I keep working on my hobby project, which is an assembly rewriter whose goal is to optimize assemblies for the XNA runtime on Xbox 360. I probably spend more than half my time debugging obscure errors resulting from invalid CIL in the assemblies. Another big chunk of time is spent on experiments to see what else I can do that might improve runtime performance.
Previously, I wrote about some of the NetCF’s code-gen peculiarities around floating-point variables and arithmetic on Xbox 360. In particular, I noted that single-precision arithmetic uses the double-precision native instructions, and then explicitly rounds the result using frsp (floating-point round to single-precision). I also noted that while double-precision arithmetic doesn’t suffer this inefficiency, the JIT-compiler emits two frsp instructions when casting from double- to single-precision (eg, when you store a result in a float variable). Well, I wondered about the trade-off and ran some experiments.
In one experiment, I found an open-source physics library compatible with the XNA runtime on Xbox 360 called Jitter. This library is meant to be portable, and doesn’t depend on the XNA Framework. In particular, it doesn’t use the XNA Framework math types – Vector2, Vector3, etc.
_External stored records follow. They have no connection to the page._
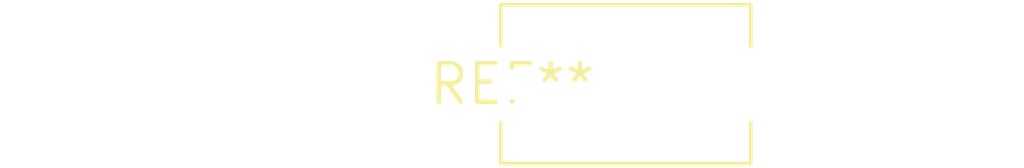
<source format=kicad_pcb>
(kicad_pcb (version 20240108) (generator pcbnew)

  (general
    (thickness 1.6)
  )

  (paper "A4")
  (layers
    (0 "F.Cu" signal)
    (31 "B.Cu" signal)
    (32 "B.Adhes" user "B.Adhesive")
    (33 "F.Adhes" user "F.Adhesive")
    (34 "B.Paste" user)
    (35 "F.Paste" user)
    (36 "B.SilkS" user "B.Silkscreen")
    (37 "F.SilkS" user "F.Silkscreen")
    (38 "B.Mask" user)
    (39 "F.Mask" user)
    (40 "Dwgs.User" user "User.Drawings")
    (41 "Cmts.User" user "User.Comments")
    (42 "Eco1.User" user "User.Eco1")
    (43 "Eco2.User" user "User.Eco2")
    (44 "Edge.Cuts" user)
    (45 "Margin" user)
    (46 "B.CrtYd" user "B.Courtyard")
    (47 "F.CrtYd" user "F.Courtyard")
    (48 "B.Fab" user)
    (49 "F.Fab" user)
    (50 "User.1" user)
    (51 "User.2" user)
    (52 "User.3" user)
    (53 "User.4" user)
    (54 "User.5" user)
    (55 "User.6" user)
    (56 "User.7" user)
    (57 "User.8" user)
    (58 "User.9" user)
  )

  (setup
    (pad_to_mask_clearance 0)
    (pcbplotparams
      (layerselection 0x00010fc_ffffffff)
      (plot_on_all_layers_selection 0x0000000_00000000)
      (disableapertmacros false)
      (usegerberextensions false)
      (usegerberattributes false)
      (usegerberadvancedattributes false)
      (creategerberjobfile false)
      (dashed_line_dash_ratio 12.000000)
      (dashed_line_gap_ratio 3.000000)
      (svgprecision 4)
      (plotframeref false)
      (viasonmask false)
      (mode 1)
      (useauxorigin false)
      (hpglpennumber 1)
      (hpglpenspeed 20)
      (hpglpendiameter 15.000000)
      (dxfpolygonmode false)
      (dxfimperialunits false)
      (dxfusepcbnewfont false)
      (psnegative false)
      (psa4output false)
      (plotreference false)
      (plotvalue false)
      (plotinvisibletext false)
      (sketchpadsonfab false)
      (subtractmaskfromsilk false)
      (outputformat 1)
      (mirror false)
      (drillshape 1)
      (scaleselection 1)
      (outputdirectory "")
    )
  )

  (net 0 "")

  (footprint "C_Disc_D8.0mm_W5.0mm_P7.50mm" (layer "F.Cu") (at 0 0))

)

</source>
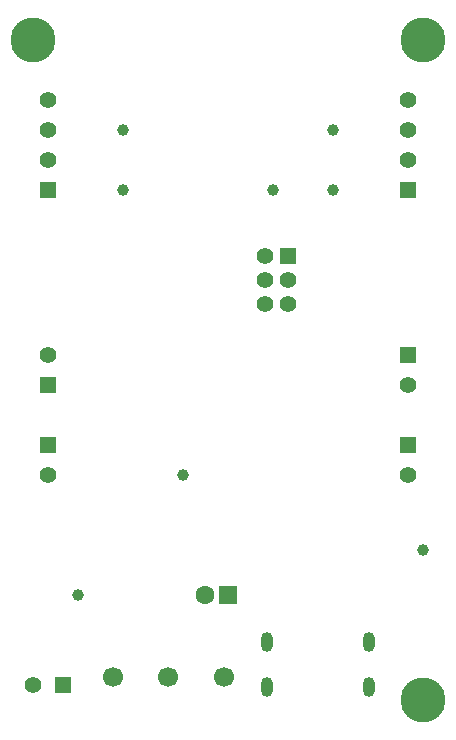
<source format=gbs>
G04 #@! TF.GenerationSoftware,KiCad,Pcbnew,9.0.0*
G04 #@! TF.CreationDate,2025-03-07T13:21:57-06:00*
G04 #@! TF.ProjectId,robo-roach-v1.0,726f626f-2d72-46f6-9163-682d76312e30,rev?*
G04 #@! TF.SameCoordinates,Original*
G04 #@! TF.FileFunction,Soldermask,Bot*
G04 #@! TF.FilePolarity,Negative*
%FSLAX46Y46*%
G04 Gerber Fmt 4.6, Leading zero omitted, Abs format (unit mm)*
G04 Created by KiCad (PCBNEW 9.0.0) date 2025-03-07 13:21:57*
%MOMM*%
%LPD*%
G01*
G04 APERTURE LIST*
%ADD10C,3.800000*%
%ADD11O,1.000000X1.700000*%
%ADD12R,1.600000X1.600000*%
%ADD13C,1.600000*%
%ADD14C,1.000000*%
%ADD15R,1.400000X1.400000*%
%ADD16C,1.400000*%
%ADD17C,1.700000*%
G04 APERTURE END LIST*
D10*
X162560000Y-134620000D03*
X162560000Y-78740000D03*
X129540000Y-78740000D03*
D11*
X157990000Y-133515000D03*
X157990000Y-129715000D03*
X149350000Y-133515000D03*
X149350000Y-129715000D03*
D12*
X146050000Y-125730000D03*
D13*
X144050000Y-125730000D03*
D14*
X142240000Y-115570000D03*
X137160000Y-86360000D03*
X154940000Y-86360000D03*
X154940000Y-91440000D03*
X137160000Y-91440000D03*
X162560000Y-121920000D03*
X133350000Y-125730000D03*
X149860000Y-91440000D03*
D15*
X151130000Y-97060000D03*
D16*
X151130000Y-99060000D03*
X151130000Y-101060000D03*
X149130000Y-97060000D03*
X149130000Y-99060000D03*
X149130000Y-101060000D03*
X130810000Y-115570000D03*
D15*
X130810000Y-113030000D03*
D17*
X145670000Y-132715000D03*
X140970000Y-132715000D03*
X136270000Y-132715000D03*
D15*
X161290000Y-113030000D03*
D16*
X161290000Y-115570000D03*
D15*
X130810000Y-107950000D03*
D16*
X130810000Y-105410000D03*
D15*
X161290000Y-105410000D03*
D16*
X161290000Y-107950000D03*
D15*
X130810000Y-91440000D03*
D16*
X130810000Y-88900000D03*
X130810000Y-86360000D03*
X130810000Y-83820000D03*
D15*
X161290000Y-91440000D03*
D16*
X161290000Y-88900000D03*
X161290000Y-86360000D03*
X161290000Y-83820000D03*
D15*
X132080000Y-133350000D03*
D16*
X129540000Y-133350000D03*
M02*

</source>
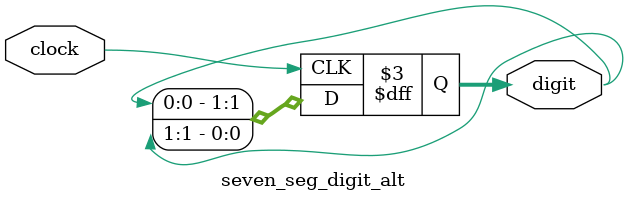
<source format=v>
module seven_seg_digit_alt(clock, digit);
	input clock;
	output reg [1:0] digit;
	
	// Valor inicial dos dígitos
//	initial begin
//		digit = 4'b1110; // Dígito 1 - MSB; Dígito 4 - LSB;
//	end
//	
//	always @(posedge clock) begin
//		digit <= {digit[2:0], digit[3]}; // Desloca o bit mais significativo para o final, tornando ele o menos significativo.
//	end
	initial begin 
		digit = 2'b10;
	end
	
	always @(posedge clock) begin
		  //Q = 0; // Atribuição direta para Q
		digit <= {digit[0], digit[1]};
	
	end
	
endmodule

</source>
This was interesting because it made it easy to find-and-replace all instances of “float” to “double” in the source code. After fixing a couple hundred compile-time errors, I got the demo running – this time with pure double-precision arithmetic. I had eliminated all float variables and parameters, so there were no float values anywhere (except in the rendering code, which did depend on Vector3 for drawing primitives).
I was ready to be blown away by silky-smooth, realistic physics… But my hopes were dashed when it ran 10-20% slower than before! After looking at the code and thinking real hard, I realized that the slowdown must be due to my effectively doubling the size of all data structures.
The thing that confused me was that the code had already been hand-optimized to avoid passing structures by value, so it wasn’t a matter of copying twice the data. Rather, I believe the problem was twice the distance between data structures passed by reference. Twice the distance means more frequent cache misses. Also, memory operations on Xbox 360 are really slow so doubling the size of any structures that are passed by value didn’t help, either.
So that experiment didn’t teach me anything positive, and I got sad and played some games for a while.
The following week, I was over it and I tried a different experiment. I wondered what would happen if I just rewrite the arithmetic to work at double precision, without changing the variables? That would eliminate a bunch of rounding on intermediate computations, but would require redundant double-rounding whenever I needed to store a result into a variable. It’s way too tedious to try that by hand on a big code-base, so I coded-up a new feature in my assembly rewriter.
This time, I used my assembly rewriter to rewrite all expressions in an assembly to do floating-point arithmetic at double-precision, but convert the result back to single-precision whenever storing to a float variable. Using Box2D.XNA as my test bed, I saw virtually no change in the performance. Well, it was small, mixed results, really.
So then I added another feature to replace local variables of type float with local variables of type double. That eliminated a lot of the double-rounding that occurred when computing intermediate values inside a function, and I got small perf improvement in a few tests, and I didn’t see any case that was slower.
This approach seems promising. The next thing I’m working on is a feature to decompose local structs into variables for each component field (eg, a single Vector2 variable is replaced by two float variables, representing its X and Y fields). Not all local structs are candidates (eg, if they are used in function calls), but after inlining all the Vector2 operations, many variables can be decomposed this way. After breaking them up, those float variables can be rewritten as doubles, and that eliminates more rounding!
I originally began working on decomposing structure variables to make it easier to eliminate single-use variables. This possible secondary use is a bonus, and I think the two together will work nicely. Fingers crossed.